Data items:
=== Begin Enclosure ===
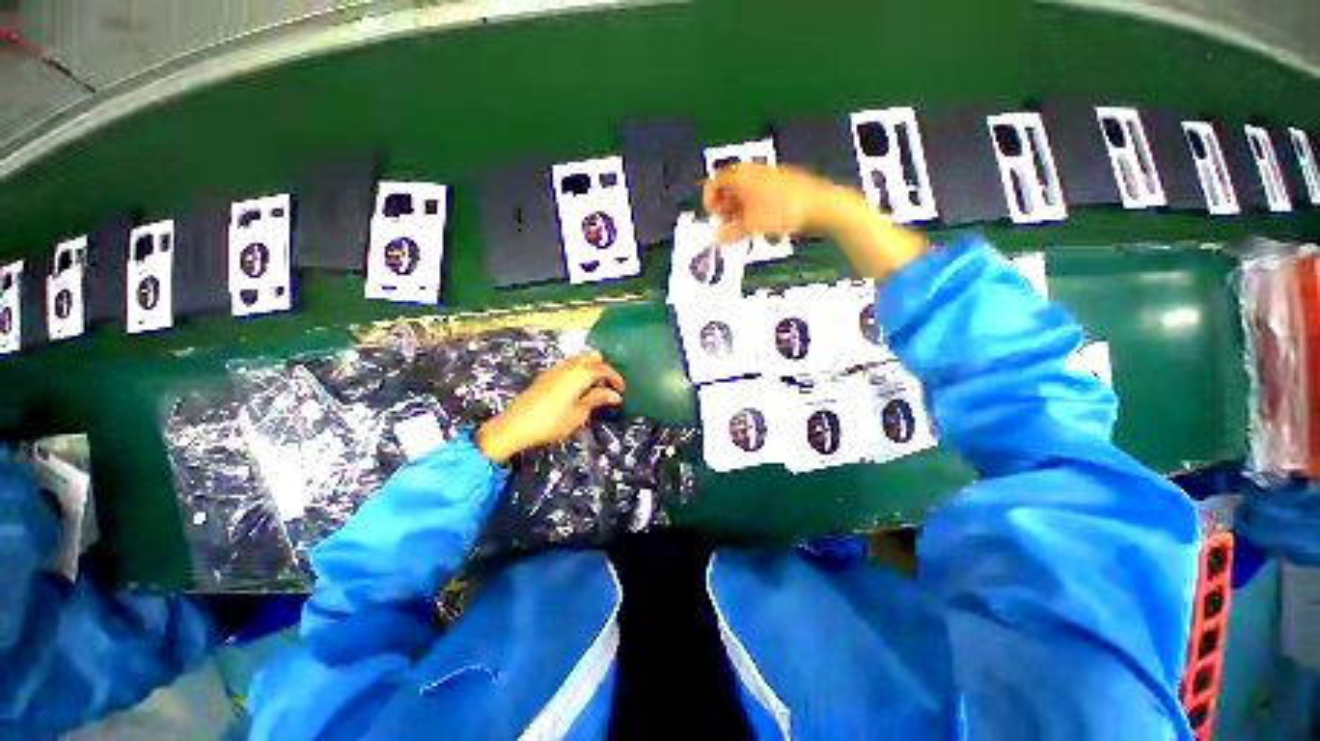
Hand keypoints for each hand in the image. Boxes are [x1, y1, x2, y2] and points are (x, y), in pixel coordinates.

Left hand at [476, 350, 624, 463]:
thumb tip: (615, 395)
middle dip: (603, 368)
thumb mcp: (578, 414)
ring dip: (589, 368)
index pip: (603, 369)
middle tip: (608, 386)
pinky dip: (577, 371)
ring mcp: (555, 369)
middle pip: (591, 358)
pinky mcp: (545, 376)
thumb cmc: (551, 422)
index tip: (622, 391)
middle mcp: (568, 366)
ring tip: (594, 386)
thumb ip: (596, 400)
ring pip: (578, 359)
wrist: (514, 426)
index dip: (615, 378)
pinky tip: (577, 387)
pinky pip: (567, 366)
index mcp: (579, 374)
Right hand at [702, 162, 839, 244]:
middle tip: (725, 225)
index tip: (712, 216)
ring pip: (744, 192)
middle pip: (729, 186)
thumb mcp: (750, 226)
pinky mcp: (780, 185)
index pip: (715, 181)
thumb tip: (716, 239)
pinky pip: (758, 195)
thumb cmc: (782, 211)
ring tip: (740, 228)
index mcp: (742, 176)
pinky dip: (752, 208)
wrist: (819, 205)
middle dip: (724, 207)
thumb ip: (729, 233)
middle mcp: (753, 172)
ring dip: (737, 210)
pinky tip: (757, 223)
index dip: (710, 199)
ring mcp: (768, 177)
=== End Enclosure ===
=== Begin Enclosure ===
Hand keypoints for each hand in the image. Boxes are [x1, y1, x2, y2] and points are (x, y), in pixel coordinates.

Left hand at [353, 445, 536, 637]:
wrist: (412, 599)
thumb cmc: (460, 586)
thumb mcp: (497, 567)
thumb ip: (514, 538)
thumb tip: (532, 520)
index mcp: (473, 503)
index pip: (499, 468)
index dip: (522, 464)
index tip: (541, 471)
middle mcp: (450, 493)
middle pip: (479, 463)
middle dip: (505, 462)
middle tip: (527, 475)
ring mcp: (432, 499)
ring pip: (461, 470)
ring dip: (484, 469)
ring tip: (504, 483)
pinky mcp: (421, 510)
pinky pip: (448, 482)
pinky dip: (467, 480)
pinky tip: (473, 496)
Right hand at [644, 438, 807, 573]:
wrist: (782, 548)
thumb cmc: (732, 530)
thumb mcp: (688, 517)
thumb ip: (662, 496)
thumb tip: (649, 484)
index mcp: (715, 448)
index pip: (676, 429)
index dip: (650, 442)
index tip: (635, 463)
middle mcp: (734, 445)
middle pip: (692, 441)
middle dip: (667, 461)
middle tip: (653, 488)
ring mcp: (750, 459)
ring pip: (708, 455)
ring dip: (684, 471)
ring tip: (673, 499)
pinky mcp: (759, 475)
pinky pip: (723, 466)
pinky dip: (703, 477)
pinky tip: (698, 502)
=== End Enclosure ===
■ PROBLEM STATEMENT ■
Nothing should appear in the answer except the lines above from the line with "middle dip: (603, 368)" through the line with "index mcp: (579, 374)", both included, written out exactly.

■ EXERCISE SOLUTION ■
middle dip: (603, 368)
thumb mcp: (578, 414)
ring dip: (589, 368)
index pip: (603, 369)
middle tip: (608, 386)
pinky dip: (577, 371)
ring mcp: (555, 369)
middle pip: (591, 358)
pinky mcp: (545, 376)
thumb cmc: (551, 422)
index tip: (622, 391)
middle mcp: (568, 366)
ring tip: (594, 386)
thumb ip: (596, 400)
ring pip: (578, 359)
wrist: (514, 426)
index dip: (615, 378)
pinky tip: (577, 387)
pinky pip: (567, 366)
index mcp: (579, 374)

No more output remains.